# Regional discussions



## Builder63

Hi all,
Is anyone aware of any regional message boards etc. I am in the process of buying in lower Dordogne /Gironde Border and hoping to find recommended tradesmen and services etc. -or am I simply hoping for too much?

Advice appreciated,
Thanks


----------



## EuroTrash

I can't believe I am about to say this, but - I guess Facebook is your best bet. It's a safe bet that there will be English FB groups in Dordogne where people exchange recommendations etc.


----------



## DrChips

Your Guide to Living and Working in the Dordogne - this could be useful??


----------



## ccm47

Life in SW France, The Local Buzz lifestyle magazine & website in English could be useful.


----------



## rynd2it

Builder63 said:


> Hi all,
> Is anyone aware of any regional message boards etc.
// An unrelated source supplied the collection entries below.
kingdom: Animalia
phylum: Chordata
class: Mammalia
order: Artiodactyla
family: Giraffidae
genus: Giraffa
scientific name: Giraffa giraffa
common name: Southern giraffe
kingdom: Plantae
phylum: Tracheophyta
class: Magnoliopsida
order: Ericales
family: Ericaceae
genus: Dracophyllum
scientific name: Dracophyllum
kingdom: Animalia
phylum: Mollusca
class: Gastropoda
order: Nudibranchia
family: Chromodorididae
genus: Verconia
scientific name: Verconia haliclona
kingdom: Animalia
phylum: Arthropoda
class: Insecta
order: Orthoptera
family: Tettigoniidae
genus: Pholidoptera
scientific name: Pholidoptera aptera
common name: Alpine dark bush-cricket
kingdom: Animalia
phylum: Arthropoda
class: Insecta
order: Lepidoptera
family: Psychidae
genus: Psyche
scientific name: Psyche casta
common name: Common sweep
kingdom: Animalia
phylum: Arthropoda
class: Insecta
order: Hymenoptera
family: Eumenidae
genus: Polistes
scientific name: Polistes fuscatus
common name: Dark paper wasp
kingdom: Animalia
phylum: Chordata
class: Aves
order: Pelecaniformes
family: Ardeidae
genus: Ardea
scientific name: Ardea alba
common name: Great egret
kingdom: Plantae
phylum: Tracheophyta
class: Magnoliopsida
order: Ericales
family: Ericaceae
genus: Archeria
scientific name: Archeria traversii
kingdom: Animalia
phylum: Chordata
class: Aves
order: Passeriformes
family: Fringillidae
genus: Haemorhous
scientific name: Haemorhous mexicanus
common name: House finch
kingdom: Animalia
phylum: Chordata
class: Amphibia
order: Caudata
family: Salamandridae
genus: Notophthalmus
I am in the process of buying in lower Dordogne /Gironde Border and hoping to find recommended tradesmen and services etc. -or am I simply hoping for too much?
> 
> Advice appreciated,
> Thanks








English Speaking Trades in Dordogne







www.englishspoken.info





Google is your friend


----------



## conky2

It's a very rare tome , but 'Smeg's guide to the Dordogne and English speaking tradesmen ' is priceless.


----------



## Builder63

Thanks all - Great info to get started.
Much appreciated.
👍


----------



## mbsfrance

Anyone know something similar in Biarritz area?


----------



## rynd2it

mbsfrance said:


> Anyone know something similar in Biarritz area?


Have you tried Google?


----------